Paleomagnetic work during Leg 178 consisted of long-core measurements of the natural remanent magnetization (NRM) of archive-half core sections before and after alternating field (AF) demagnetization, and magnetic remanence measurements on discrete samples collected from the working half of core sections.
Long-core remanence measurements and AF demagnetization were performed using a long-core cryogenic magnetometer (2-G Model 760-R) with an in-line AF demagnetizer capable of reaching peak fields of 80 mT. Archive halves of all core sections were measured, unless precluded by drilling-related deformation. The number of demagnetization steps applied to each core section was controlled by time constraints. A four-step demagnetization scheme taking ~15 min per section was applied initially and consisted of stepwise demagnetization at 0 (NRM), 10, 20, and 30 mT. This scheme was revised to a three-step demagnetization at 0, 20, and 30 mT to speed core flow through the laboratory. The decision to commence at the 20-mT demagnetization level was justified by the high coercivity of the drill-string overprint. The low maximum peak demagnetization fields ensured that the archive halves remain useful for shore-based high-resolution (U-channel) studies of magnetic remanence. At Site 1095, we used a 4-cm interval for long-core remanence measurements, starting 12 cm above the core section top (leader) and ending 12 cm below the core section base (trailer). At all subsequent sites, we used a 5-cm measurement interval with 15-cm-long headers and trailers.
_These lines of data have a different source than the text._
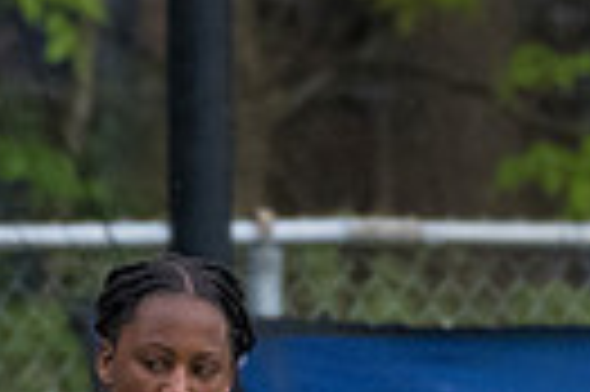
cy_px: 789
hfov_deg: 0.7
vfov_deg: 0.5
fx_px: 48876
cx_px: 167
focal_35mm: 2986
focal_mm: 450
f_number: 5.6
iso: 2500
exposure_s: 1/1600
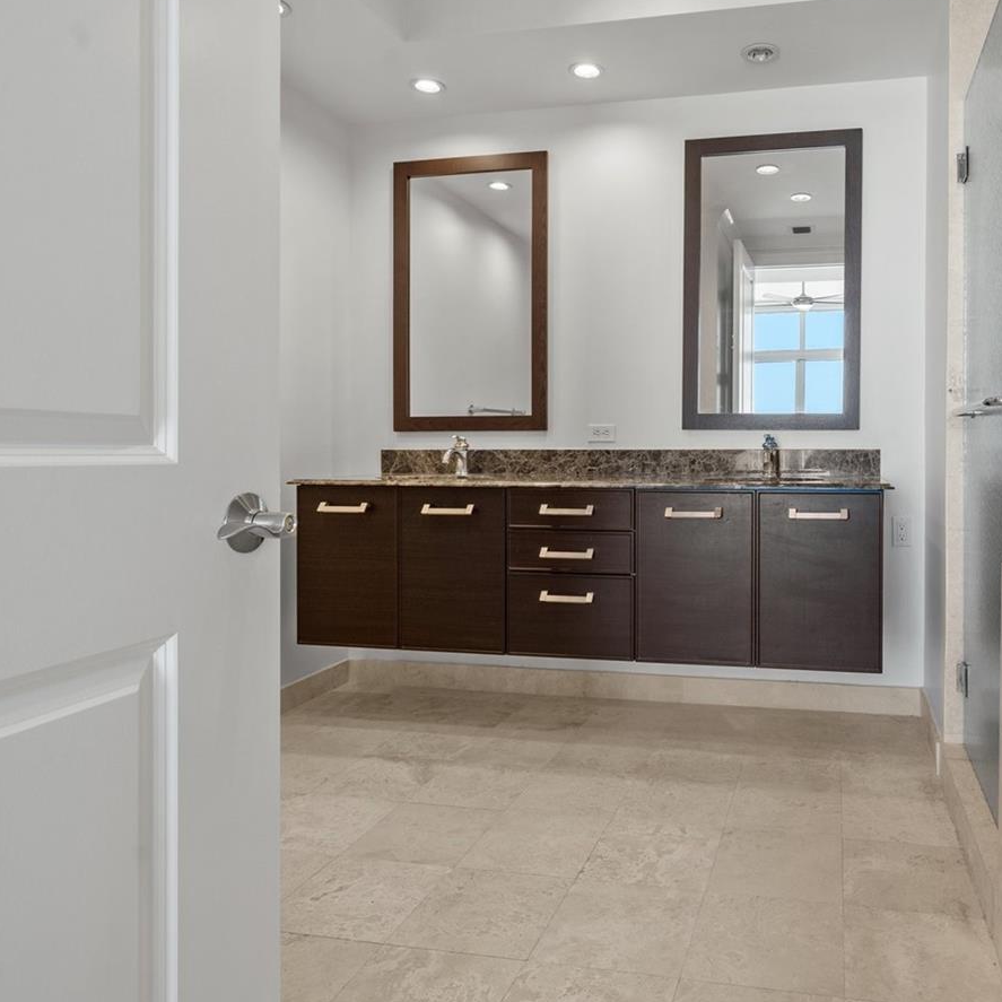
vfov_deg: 67.1
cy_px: 459
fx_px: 753
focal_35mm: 23
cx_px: 682
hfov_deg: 65.2
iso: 250
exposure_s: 1/5
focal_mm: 15
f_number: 8
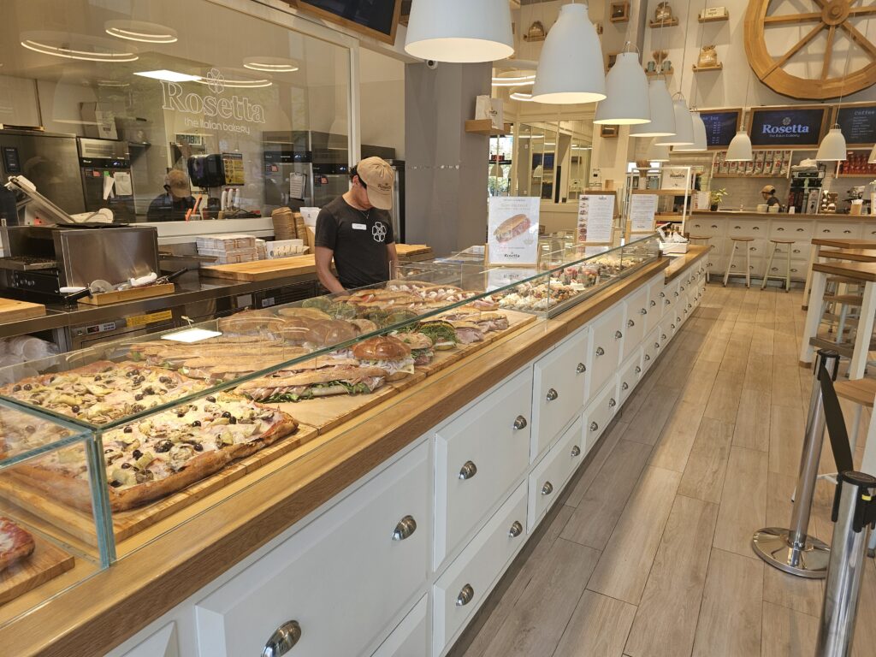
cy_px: 328
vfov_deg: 58.9
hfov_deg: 73.9
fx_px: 582
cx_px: 438
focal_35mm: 23
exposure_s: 1/120
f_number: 1.7
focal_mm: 6.3
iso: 64
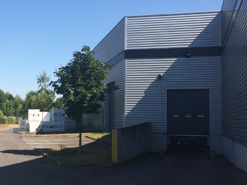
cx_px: 66
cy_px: 92
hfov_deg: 32.2
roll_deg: -0.3
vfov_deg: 24.8
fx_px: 421
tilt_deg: +2.1
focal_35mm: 59
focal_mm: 4.15
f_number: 2.2
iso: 32
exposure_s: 1/1866
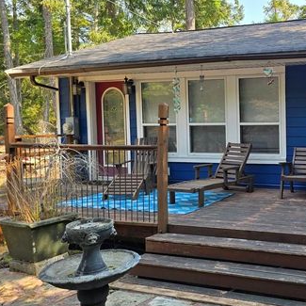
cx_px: 290
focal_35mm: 40
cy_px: 148
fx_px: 400
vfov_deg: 41.9
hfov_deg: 38.2
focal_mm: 6.3
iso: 12
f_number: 1.7
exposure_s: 1/185
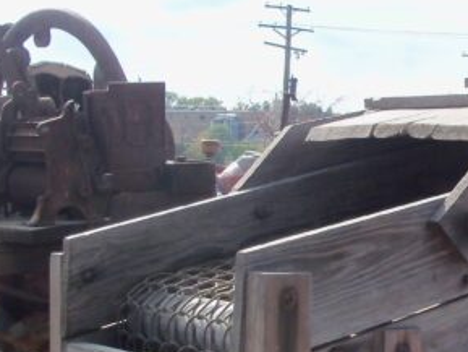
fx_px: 1258
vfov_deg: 15.8
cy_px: 279
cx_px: 483
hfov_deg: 20.3
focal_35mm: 93
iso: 160
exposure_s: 1/640
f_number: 3
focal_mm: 6.3
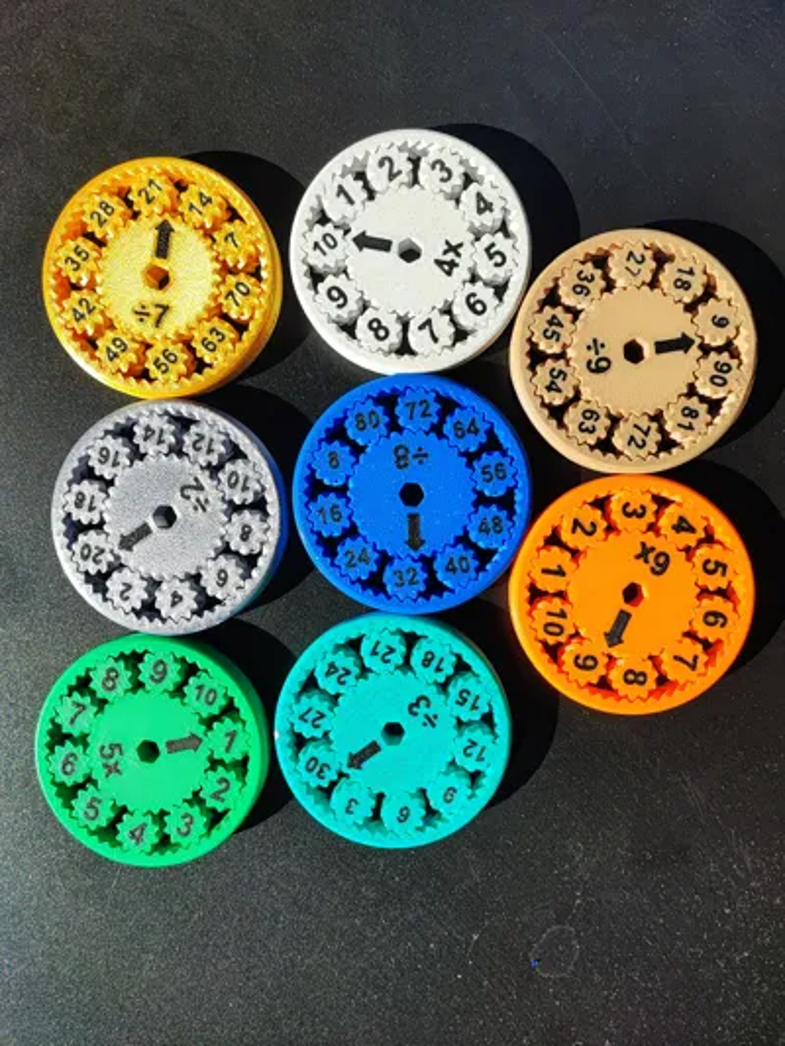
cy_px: 523
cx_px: 392
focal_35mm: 25
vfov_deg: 69.4
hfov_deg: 54.9
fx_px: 756
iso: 50
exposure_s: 1/513
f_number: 1.75
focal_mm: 5.96
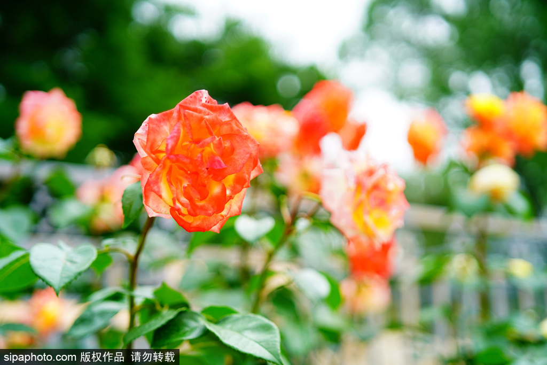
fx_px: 608
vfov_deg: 33.4
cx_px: 274
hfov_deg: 48.5
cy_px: 182
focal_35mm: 40
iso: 250
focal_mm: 40
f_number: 2
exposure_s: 1/3200
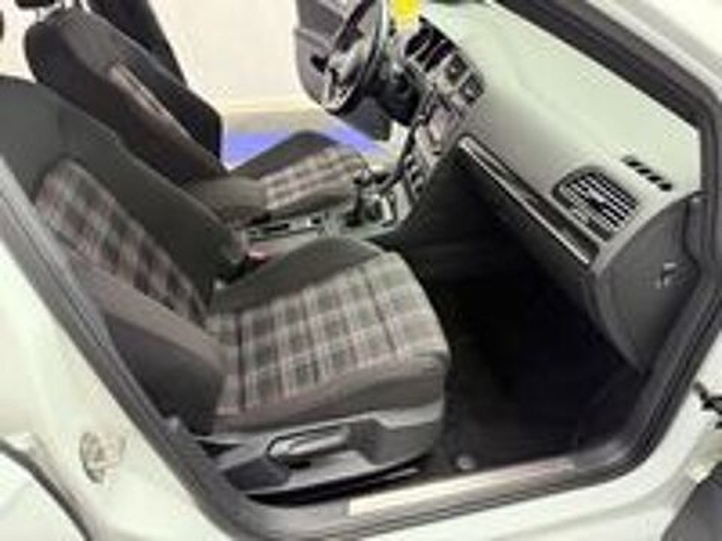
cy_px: 270
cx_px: 361
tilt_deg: -36.3
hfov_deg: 71.6
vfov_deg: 56.8
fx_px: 501
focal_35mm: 24
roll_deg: -1.2
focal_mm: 6.76
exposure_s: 1/50
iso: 640
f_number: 1.78
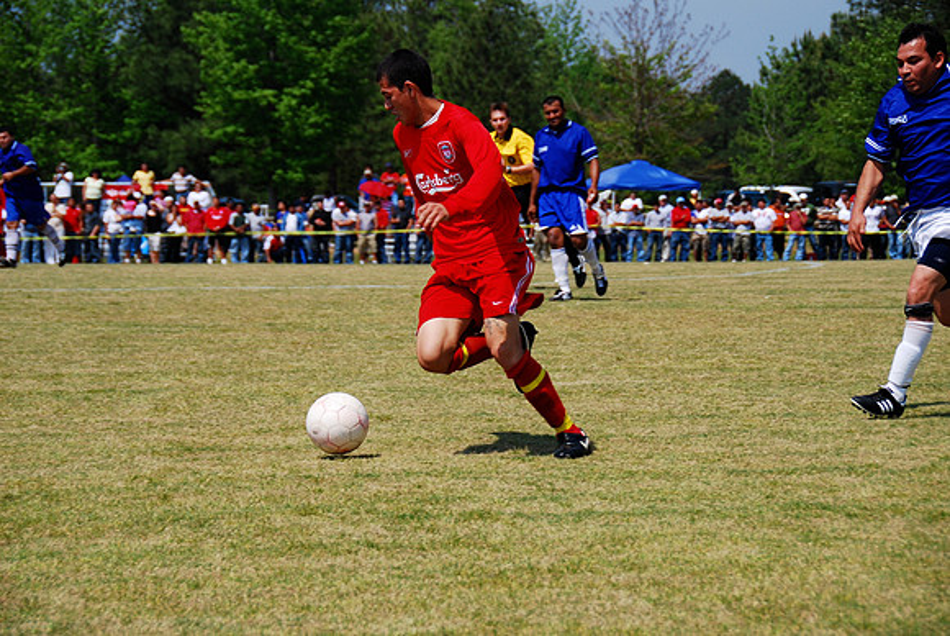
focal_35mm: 112
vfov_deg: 12.2
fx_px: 2972
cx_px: 475
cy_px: 318
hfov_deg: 18.2
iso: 100
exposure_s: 1/500
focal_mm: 75
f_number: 6.3
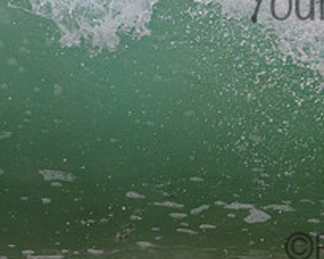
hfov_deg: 0.7
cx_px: 351
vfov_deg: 0.5
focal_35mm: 2866
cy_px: -114
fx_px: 27469
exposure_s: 1/2000
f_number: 11
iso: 1400
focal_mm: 800
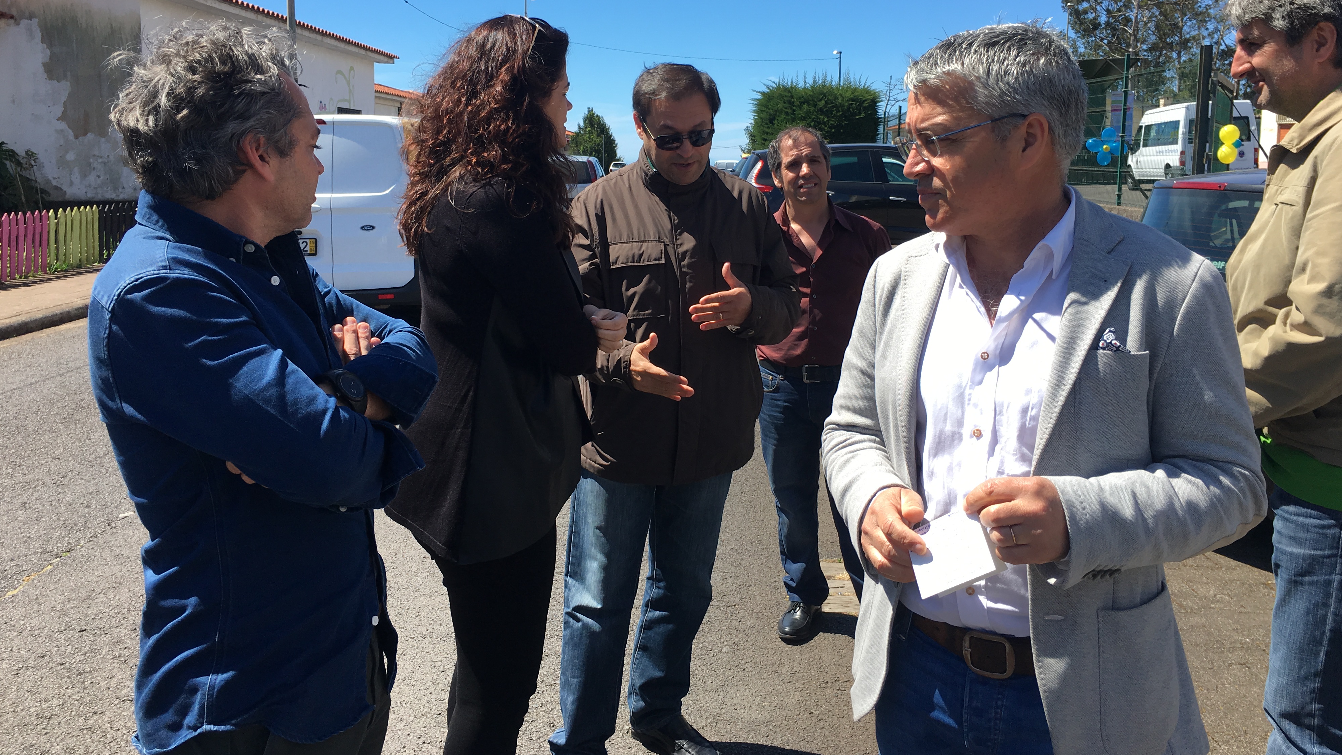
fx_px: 1139
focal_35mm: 32
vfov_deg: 36.4
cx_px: 678
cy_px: 270
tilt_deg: -6.0
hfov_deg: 61.0
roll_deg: -1.7
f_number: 2.2
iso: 25
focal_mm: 4.15
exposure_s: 1/894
The large leader and trailer distance was used to allow future deconvolution of the long-core data. For the shipboard analysis, we did not use measurements within 8-10 cm of the ends of each section, which are compromised by an edge effect, the false apparent low intensities and inaccurate directions occurring where the wide response function of the SQUID sensors averages empty space with the core signal. Core images were examined to delete data from disturbed or missing intervals. For each site, we produced a set of CD-ROM tables that contain these cleaned data (see "Related Leg Data" contents list). The raw data are available in the JANUS database.
Discrete samples were collected from working halves in standard 8-cm3 plastic cubes with an arrow on the bottom of the sampling box pointing upcore. The sampling frequency was generally two samples per core section at one hole per site. Intervals of drilling-related core deformation were avoided. Discrete samples were collected by two different sampling methods. Very soft intervals were sampled by pushing the plastic cube directly into the sediment. Stiffer intervals were sampled using an extruder. These two sampling methods yield a 180º difference in the orientations of both the +X and +Y axes, relative to the standard up arrow (the -Z direction) drawn on the bottom of the sample box (Fig. F13). The shipboard long-core cryogenic magnetometer was used to measure the NRM of the discrete samples. Samples were measured in a tray designed for seven samples. All discrete measurements were done using the "NORMAL X & Y" option in the cryogenic magnetometer control program, and the samples were placed into the tray such that they had the normal working-half orientation. Magnetic susceptibility was measured on the discrete samples using a Bartington MS2 Susceptibility Meter with a dual frequency M.S.1.B Sensor. The discrete samples will be further analyzed on shore to study the magnetic properties of the sediments and the mineralogy of remanence carriers.
All cores were affected to some extent by a vertically downward overprint attributed to the drill string. Cores with higher clay and water content also had a radial overprint, manifested as declinations of 0º along the entire length of a section. Shallow cores from Hole 1095A required demagnetization at 30 mT to remove the radial overprint.
Where magnetic cleaning successfully isolated the characteristic component of remanence, paleomagnetic inclinations were used to define polarity zones. The revised time scale of Cande and Kent (1995), as presented in Berggren et al. (1995), was used as a reference for the ages of Cenozoic polarity chrons (Fig. F12; Table T1).